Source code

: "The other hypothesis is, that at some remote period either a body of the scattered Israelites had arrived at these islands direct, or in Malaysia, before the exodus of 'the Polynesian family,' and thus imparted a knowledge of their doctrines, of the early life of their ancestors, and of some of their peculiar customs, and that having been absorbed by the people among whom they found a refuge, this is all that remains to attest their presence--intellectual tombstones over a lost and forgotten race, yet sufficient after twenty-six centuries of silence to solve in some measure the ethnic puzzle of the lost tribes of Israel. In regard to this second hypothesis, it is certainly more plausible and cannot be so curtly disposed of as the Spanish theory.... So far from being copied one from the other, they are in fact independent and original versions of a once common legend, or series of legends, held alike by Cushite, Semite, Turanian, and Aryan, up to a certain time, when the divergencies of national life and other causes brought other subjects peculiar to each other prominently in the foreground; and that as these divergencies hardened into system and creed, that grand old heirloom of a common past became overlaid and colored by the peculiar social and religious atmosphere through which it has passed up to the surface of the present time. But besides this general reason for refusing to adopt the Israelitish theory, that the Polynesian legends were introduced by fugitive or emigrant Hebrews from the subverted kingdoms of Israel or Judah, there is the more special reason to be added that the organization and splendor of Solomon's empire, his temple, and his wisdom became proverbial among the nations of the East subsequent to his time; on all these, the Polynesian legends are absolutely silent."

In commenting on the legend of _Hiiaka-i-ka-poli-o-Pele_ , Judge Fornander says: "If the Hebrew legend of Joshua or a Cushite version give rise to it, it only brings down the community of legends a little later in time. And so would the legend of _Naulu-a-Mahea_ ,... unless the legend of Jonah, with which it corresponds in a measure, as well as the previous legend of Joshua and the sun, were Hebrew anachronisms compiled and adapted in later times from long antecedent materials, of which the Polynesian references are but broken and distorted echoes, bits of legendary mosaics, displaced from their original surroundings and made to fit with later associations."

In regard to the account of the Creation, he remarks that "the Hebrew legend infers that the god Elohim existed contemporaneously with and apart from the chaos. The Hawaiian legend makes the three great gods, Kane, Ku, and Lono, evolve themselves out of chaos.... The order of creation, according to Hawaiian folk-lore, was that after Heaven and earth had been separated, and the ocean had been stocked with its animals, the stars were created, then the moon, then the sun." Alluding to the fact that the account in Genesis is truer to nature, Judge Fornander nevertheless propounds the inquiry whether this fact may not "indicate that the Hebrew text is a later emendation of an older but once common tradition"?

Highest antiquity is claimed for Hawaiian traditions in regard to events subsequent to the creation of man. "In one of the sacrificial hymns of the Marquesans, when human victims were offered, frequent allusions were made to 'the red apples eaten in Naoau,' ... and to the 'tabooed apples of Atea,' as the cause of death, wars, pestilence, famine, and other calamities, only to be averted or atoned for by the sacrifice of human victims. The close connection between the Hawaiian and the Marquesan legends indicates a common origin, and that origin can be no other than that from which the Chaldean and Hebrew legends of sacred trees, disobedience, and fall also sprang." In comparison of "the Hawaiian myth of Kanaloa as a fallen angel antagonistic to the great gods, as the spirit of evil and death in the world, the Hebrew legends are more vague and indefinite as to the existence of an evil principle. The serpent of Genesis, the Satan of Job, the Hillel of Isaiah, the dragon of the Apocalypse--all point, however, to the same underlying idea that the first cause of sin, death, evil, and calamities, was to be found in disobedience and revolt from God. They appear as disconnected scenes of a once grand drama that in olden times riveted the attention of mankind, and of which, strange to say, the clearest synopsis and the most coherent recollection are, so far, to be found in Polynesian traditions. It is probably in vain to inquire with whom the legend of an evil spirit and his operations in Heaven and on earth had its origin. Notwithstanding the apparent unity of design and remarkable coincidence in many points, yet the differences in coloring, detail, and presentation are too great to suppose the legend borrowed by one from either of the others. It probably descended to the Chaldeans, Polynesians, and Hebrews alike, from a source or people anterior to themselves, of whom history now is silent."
● ● ● ● ●
» Requirement:
When you reach the end of the data, write every line out again verbatim.

» Written response:
Source code

: "The other hypothesis is, that at some remote period either a body of the scattered Israelites had arrived at these islands direct, or in Malaysia, before the exodus of 'the Polynesian family,' and thus imparted a knowledge of their doctrines, of the early life of their ancestors, and of some of their peculiar customs, and that having been absorbed by the people among whom they found a refuge, this is all that remains to attest their presence--intellectual tombstones over a lost and forgotten race, yet sufficient after twenty-six centuries of silence to solve in some measure the ethnic puzzle of the lost tribes of Israel. In regard to this second hypothesis, it is certainly more plausible and cannot be so curtly disposed of as the Spanish theory.... So far from being copied one from the other, they are in fact independent and original versions of a once common legend, or series of legends, held alike by Cushite, Semite, Turanian, and Aryan, up to a certain time, when the divergencies of national life and other causes brought other subjects peculiar to each other prominently in the foreground; and that as these divergencies hardened into system and creed, that grand old heirloom of a common past became overlaid and colored by the peculiar social and religious atmosphere through which it has passed up to the surface of the present time. But besides this general reason for refusing to adopt the Israelitish theory, that the Polynesian legends were introduced by fugitive or emigrant Hebrews from the subverted kingdoms of Israel or Judah, there is the more special reason to be added that the organization and splendor of Solomon's empire, his temple, and his wisdom became proverbial among the nations of the East subsequent to his time; on all these, the Polynesian legends are absolutely silent."

In commenting on the legend of _Hiiaka-i-ka-poli-o-Pele_ , Judge Fornander says: "If the Hebrew legend of Joshua or a Cushite version give rise to it, it only brings down the community of legends a little later in time. And so would the legend of _Naulu-a-Mahea_ ,... unless the legend of Jonah, with which it corresponds in a measure, as well as the previous legend of Joshua and the sun, were Hebrew anachronisms compiled and adapted in later times from long antecedent materials, of which the Polynesian references are but broken and distorted echoes, bits of legendary mosaics, displaced from their original surroundings and made to fit with later associations."

In regard to the account of the Creation, he remarks that "the Hebrew legend infers that the god Elohim existed contemporaneously with and apart from the chaos. The Hawaiian legend makes the three great gods, Kane, Ku, and Lono, evolve themselves out of chaos.... The order of creation, according to Hawaiian folk-lore, was that after Heaven and earth had been separated, and the ocean had been stocked with its animals, the stars were created, then the moon, then the sun." Alluding to the fact that the account in Genesis is truer to nature, Judge Fornander nevertheless propounds the inquiry whether this fact may not "indicate that the Hebrew text is a later emendation of an older but once common tradition"?

Highest antiquity is claimed for Hawaiian traditions in regard to events subsequent to the creation of man. "In one of the sacrificial hymns of the Marquesans, when human victims were offered, frequent allusions were made to 'the red apples eaten in Naoau,' ... and to the 'tabooed apples of Atea,' as the cause of death, wars, pestilence, famine, and other calamities, only to be averted or atoned for by the sacrifice of human victims. The close connection between the Hawaiian and the Marquesan legends indicates a common origin, and that origin can be no other than that from which the Chaldean and Hebrew legends of sacred trees, disobedience, and fall also sprang." In comparison of "the Hawaiian myth of Kanaloa as a fallen angel antagonistic to the great gods, as the spirit of evil and death in the world, the Hebrew legends are more vague and indefinite as to the existence of an evil principle. The serpent of Genesis, the Satan of Job, the Hillel of Isaiah, the dragon of the Apocalypse--all point, however, to the same underlying idea that the first cause of sin, death, evil, and calamities, was to be found in disobedience and revolt from God. They appear as disconnected scenes of a once grand drama that in olden times riveted the attention of mankind, and of which, strange to say, the clearest synopsis and the most coherent recollection are, so far, to be found in Polynesian traditions. It is probably in vain to inquire with whom the legend of an evil spirit and his operations in Heaven and on earth had its origin. Notwithstanding the apparent unity of design and remarkable coincidence in many points, yet the differences in coloring, detail, and presentation are too great to suppose the legend borrowed by one from either of the others. It probably descended to the Chaldeans, Polynesians, and Hebrews alike, from a source or people anterior to themselves, of whom history now is silent."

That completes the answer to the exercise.